Here, Ms. Coleman turned nineteen on March 28, 2003, before filing
any petition for filiation. At this time, she was never formally acknowledged so
her only means of establishing paternity was through La.Civ.Code art. 209. Under
Article 209, her claim prescribed on her nineteenth birthday. Following Smith, the
2005 amendment, La.Civ.Code art. 197, cannot revive this already prescribed
claim as there is no expressed legislative intent to allow this amendment to apply
retroactively.
Ms. Coleman argues that Mr. Hebert improperly brought an exception
for prescription for the first time on appeal since Mr. Hebert filed his exception
after the briefs were filed. We disagree. The peremptory exception of prescription
may be heard for the first time on the appellate level “if pleaded prior to a
submission of the case for a decision, and if proof of the ground of the exception
appears of record.” La.Code Civ.P. art. 2163. Here, there was ample evidence in
the record to indicate that Ms. Coleman did not file her filiation action timely.
Furthermore, a case is not submitted for decision on the appellate level until after it
has been argued by briefs and oral arguments if requested. See Smith v. Jones, 8
So.2d 718 (La.App. 1 Cir. 1942). Here, while Mr. Hebert filed his exception after
4 the briefs, it was still submitted prior to oral arguments. As such, it was timely
filed and may be considered for the first time by this court.
Ms. Coleman also argues that this case should be remanded to the trial
court for trial of the exception of prescription as she properly demanded this
remand in accordance with La.Code Civ.P. art. 2163. Again, we disagree.
Louisiana Code of Civil Procedure Article 2163 does not mandate that the
appellate court remand the case for trial of the prescription issue upon request;
rather, “[t]he appellate court has discretion to do so should the interests of justice
require a full hearing.” Willett v. Premier Bank, 97-187, p. 10 (La.App. 3 Cir.
6/4/97), 696 So.2d 196, 201. Here, the record clearly indicates that Ms. Coleman
did not timely file her filiation action. As such, a full hearing is not required in the
interests of justice to adequately decide this issue, and we exercise our
discretionary authority to hear this exception for the first time and conclude that
Ms. Coleman’s claim has prescribed.
Even if La.Civ.Code art. 197 did apply, Ms. Coleman’s claim would
still be perempted. Article 197 requires that a filiation claim be brought within one
year of the death of the alleged father. Here, while the decedent died in 2003, Ms.
Coleman did not file her petition for filiation until 2012. While Ms. Coleman
argues the date of commencement should be October 2, 2003, as that is the date
she filed the parentage test, this argument fails as a civil action “is commenced by
the filing of a pleading presenting the demand to a court of competent jurisdiction”

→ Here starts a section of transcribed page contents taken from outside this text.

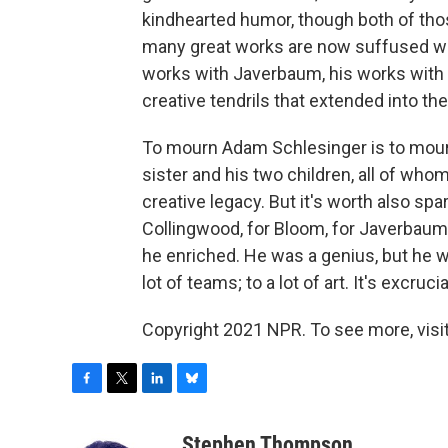
kindhearted humor, though both of those
many great works are now suffused wit
works with Javerbaum, his works with 
creative tendrils that extended into the
To mourn Adam Schlesinger is to mourn fo
sister and his two children, all of who
creative legacy. But it's worth also spa
Collingwood, for Bloom, for Javerbau
he enriched. He was a genius, but he w
lot of teams; to a lot of art. It's excruc
Copyright 2021 NPR. To see more, visit
F
T
L
B
a
w
i
l
c
i
n
u
Stephen Thompson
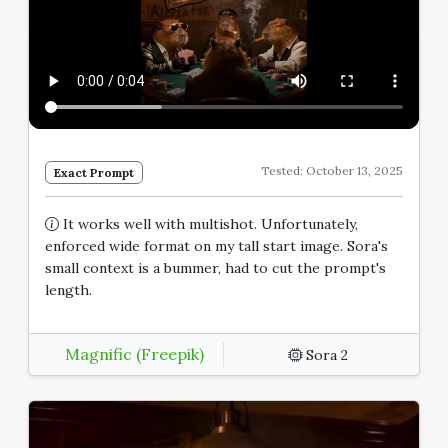
Tested: October 13, 2025
Exact Prompt
It works well with multishot. Unfortunately,
enforced wide format on my tall start image. Sora's
small context is a bummer, had to cut the prompt's
length.
Magnific (Freepik)
Sora 2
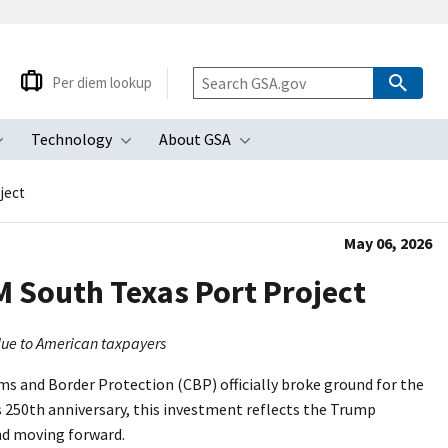
Per diem lookup
Technology
About GSA
ubmenu
Toggle submenu
Toggle submenu
Toggle submenu
ject
May 06, 2026
 South Texas Port Project
alue to American taxpayers
s and Border Protection (CBP) officially broke ground for the
 250th anniversary, this investment reflects the Trump
nd moving forward.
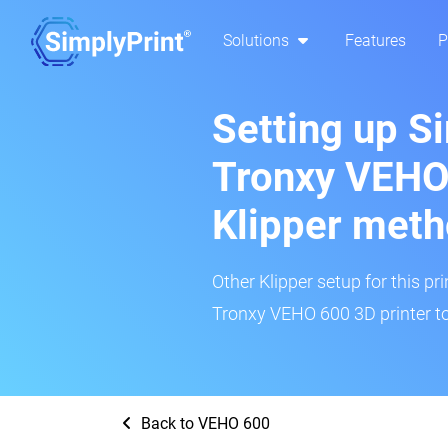
Solutions
Features
P
Setting up S
Tronxy VEHO
Klipper met
Other Klipper setup for this pr
Tronxy VEHO 600 3D printer to
Back to VEHO 600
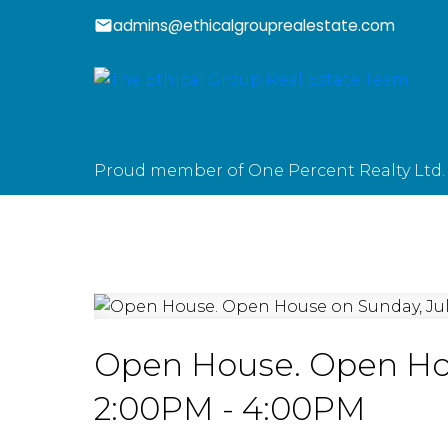
admins@ethicalgrouprealestate.com
Proud member of One Percent Realty Ltd.
Open House. Open Hous
2:00PM - 4:00PM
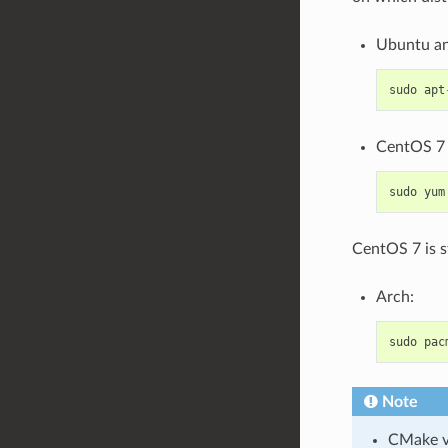
Ubuntu an
sudo
apt
CentOS 7 
sudo
yum
CentOS 7 is s
Arch:
sudo
pac
Note
CMake ve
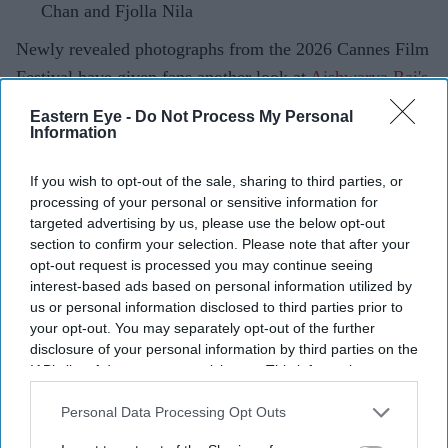
Chan and Fjolla Nila
Newly revealed photographs from the 2026 Cannes Film
Festival have given fans another look at
Aishwarya Rai's
red-carpet
wardrobe, revealing an intricate custom
Eastern Eye -
Do Not Process My Personal
couture gown that remained unseen during the event.
Information
Designer Tony Ward shared the images on social media,
If you wish to opt-out of the sale, sharing to third parties, or
describing the actor as the "Queen of Cannes" while
processing of your personal or sensitive information for
showcasing the handcrafted white creation. The gown,
targeted advertising by us, please use the below opt-out
which combines sculptural tailoring with detailed
section to confirm your selection. Please note that after your
opt-out request is processed you may continue seeing
embellishment, is one of the most elaborate pieces
interest-based ads based on personal information utilized by
Aishwarya wore during this year's festival.
us or personal information disclosed to third parties prior to
your opt-out. You may separately opt-out of the further
disclosure of your personal information by third parties on the
IAB’s list of downstream participants. This information may
also be disclosed by us to third parties on the
IAB’s List of
Current Issue
Downstream Participants
that may further disclose it to other
Personal Data Processing Opt Outs
third parties.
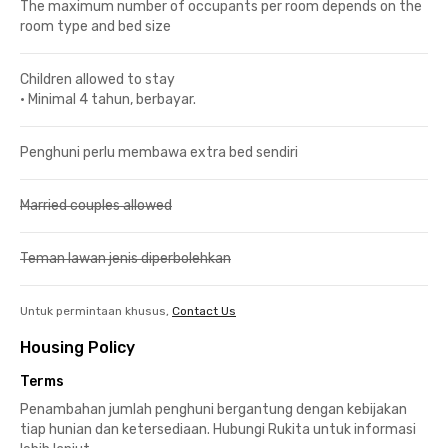
The maximum number of occupants per room depends on the
room type and bed size
Children allowed to stay
•
Minimal 4 tahun, berbayar.
Penghuni perlu membawa extra bed sendiri
Married couples allowed
Teman lawan jenis diperbolehkan
Untuk permintaan khusus,
Contact Us
Housing Policy
Terms
Penambahan jumlah penghuni bergantung dengan kebijakan
tiap hunian dan ketersediaan. Hubungi Rukita untuk informasi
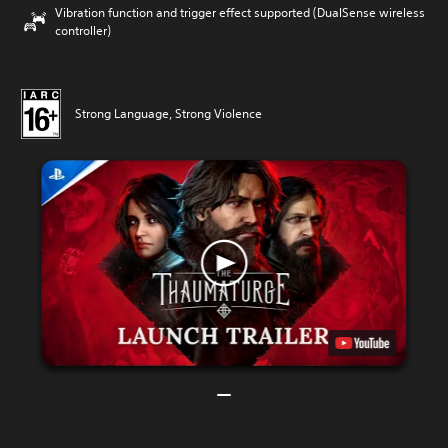
Vibration function and trigger effect supported (DualSense wireless
controller)
Strong Language, Strong Violence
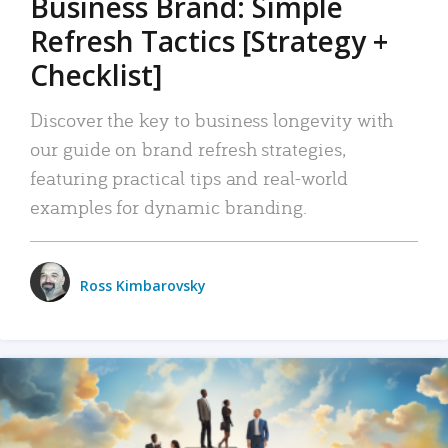
Business Brand: Simple
Refresh Tactics [Strategy +
Checklist]
Discover the key to business longevity with
our guide on brand refresh strategies,
featuring practical tips and real-world
examples for dynamic branding.
Ross Kimbarovsky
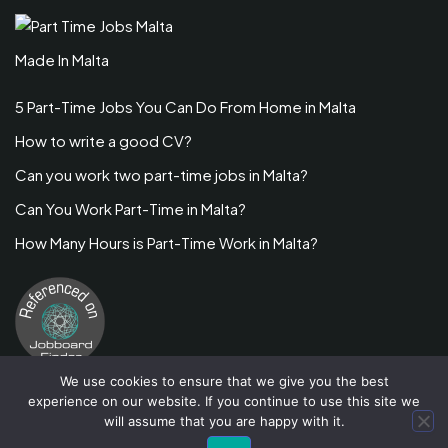
Made In Malta
5 Part-Time Jobs You Can Do From Home in Malta
How to write a good CV?
Can you work two part-time jobs in Malta?
Can You Work Part-Time in Malta?
How Many Hours is Part-Time Work in Malta?
We use cookies to ensure that we give you the best
experience on our website. If you continue to use this site we
will assume that you are happy with it.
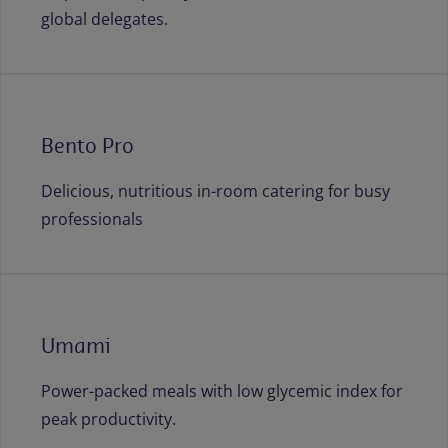
global delegates.
Bento Pro
Delicious, nutritious in-room catering for busy
professionals
Umami
Power-packed meals with low glycemic index for
peak productivity.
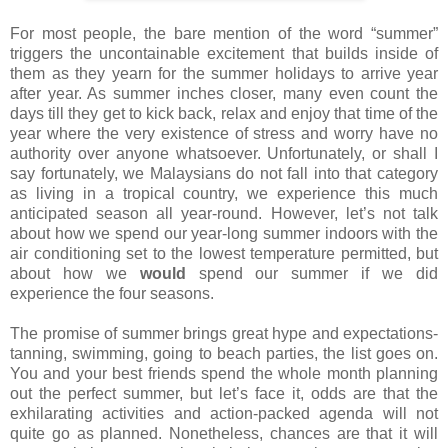
For most people, the bare mention of the word “summer”
triggers the uncontainable excitement that builds inside of
them as they yearn for the summer holidays to arrive year
after year. As summer inches closer, many even count the
days till they get to kick back, relax and enjoy that time of the
year where the very existence of stress and worry have no
authority over anyone whatsoever. Unfortunately, or shall I
say fortunately, we Malaysians do not fall into that category
as living in a tropical country, we experience this much
anticipated season all year-round. However, let’s not talk
about how we spend our year-long summer indoors with the
air conditioning set to the lowest temperature permitted, but
about how we
would
spend our summer if we did
experience the four seasons.
The promise of summer brings great hype and expectations-
tanning, swimming, going to beach parties, the list goes on.
You and your best friends spend the whole month planning
out the perfect summer, but let’s face it, odds are that the
exhilarating activities and action-packed agenda will not
quite go as planned. Nonetheless, chances are that it will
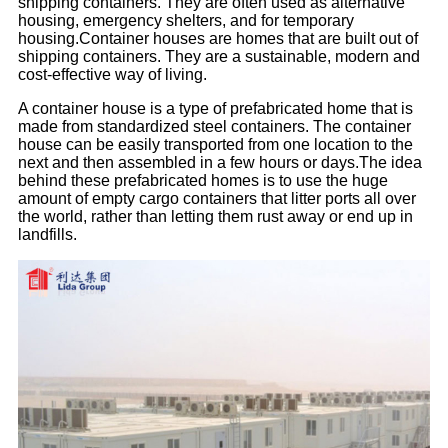
shipping containers. They are often used as alternative
housing, emergency shelters, and for temporary
housing.
Container houses are homes that are built out of
shipping containers. They are a sustainable, modern and
cost-effective way of living.
A container house is a type of prefabricated home that is
made from standardized steel containers. The container
house can be easily transported from one location to the
next and then assembled in a few hours or days.
The idea
behind these prefabricated homes is to use the huge
amount of empty cargo containers that litter ports all over
the world, rather than letting them rust away or end up in
landfills.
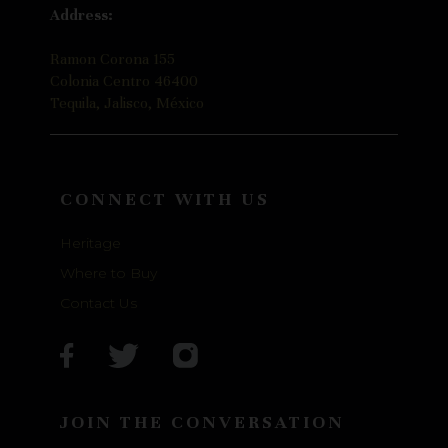
Address:
Ramon Corona 155
Colonia Centro 46400
Tequila, Jalisco, México
CONNECT WITH US
Heritage
Where to Buy
Contact Us
JOIN THE CONVERSATION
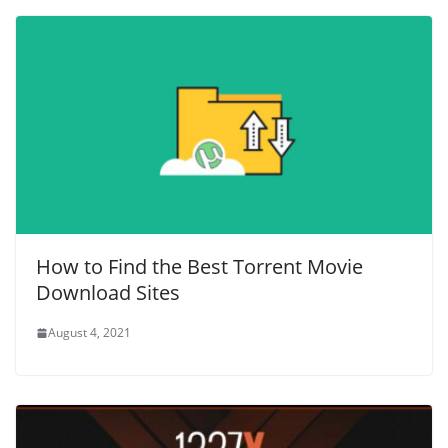
How to Find the Best Torrent Movie
Download Sites
August 4, 2021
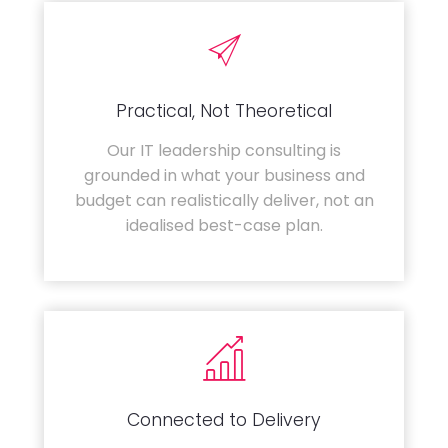
Practical, Not Theoretical
Our IT leadership consulting is
grounded in what your business and
budget can realistically deliver, not an
idealised best-case plan.
Connected to Delivery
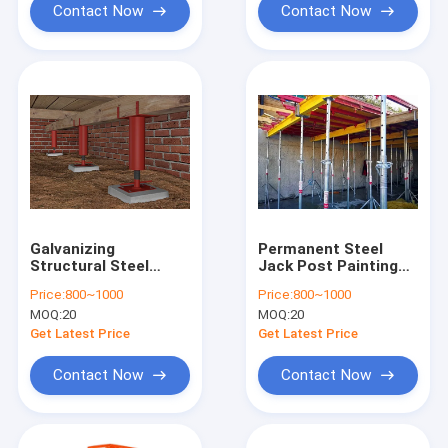
Contact Now
Contact Now
Galvanizing
Permanent Steel
Structural Steel
Jack Post Painting
Adjustable Jack Post
Surface Treatment
Price:
800~1000
Price:
800~1000
With Surface
MOQ:
20
MOQ:
20
Treatment
Get Latest Price
Get Latest Price
Contact Now
Contact Now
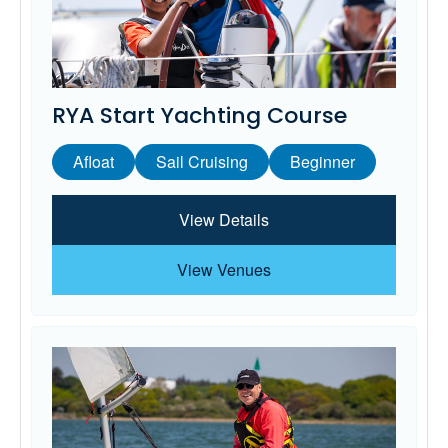
RYA Start Yachting Course
Afloat
Sail Cruising
Beginner
View Details
View Venues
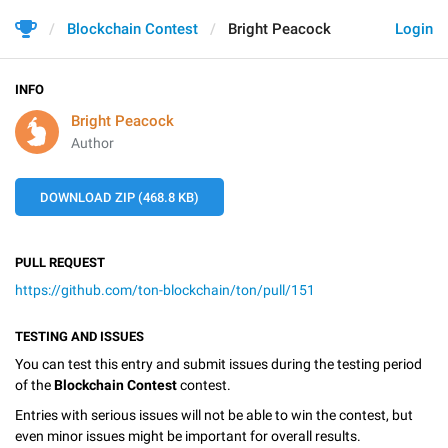
Blockchain Contest
Bright Peacock
Login
INFO
Bright Peacock
Author
DOWNLOAD ZIP (468.8 KB)
PULL REQUEST
https://github.com/ton-blockchain/ton/pull/151
TESTING AND ISSUES
You can test this entry and submit issues during the testing period
of the
Blockchain Contest
contest.
Entries with serious issues will not be able to win the contest, but
even minor issues might be important for overall results.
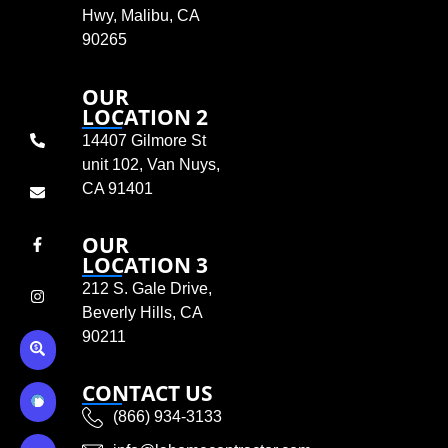
Hwy, Malibu, CA
90265
OUR
LOCATION 2
14407 Gilmore St
unit 102, Van Nuys,
CA 91401
OUR
LOCATION 3
212 S. Gale Drive,
Beverly Hills, CA
90211
CONTACT US
(866) 934-3133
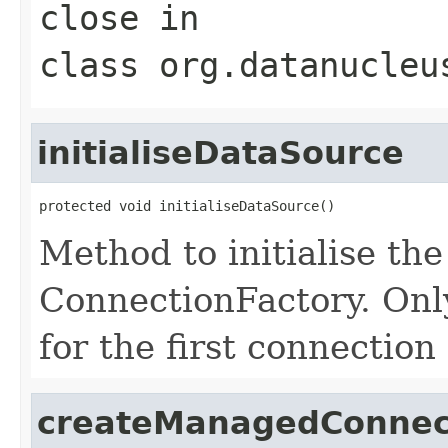
close
in
class
org.datanucleu
initialiseDataSource
protected void initialiseDataSource()
Method to initialise th
ConnectionFactory. Onl
for the first connection
createManagedConnec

and the parentage results do not constitute a proper pleading. La.Code Civ.P. art.
421.
Nevertheless, we conclude that Ms. Coleman’s action for paternity
and forced heirship prescribed under the then-in-effect La.Civ.Code art. 209.
5 Since this action has prescribed, we need not address Mr. Hebert’s other
assignments of error as they have been rendered moot.
V.
CONCLUSION
For the foregoing reasons, we reverse the judgment of the trial court
and dismiss Ms. Coleman’s claims with prejudice.
All costs are assessed against Karla Coleman, appellee.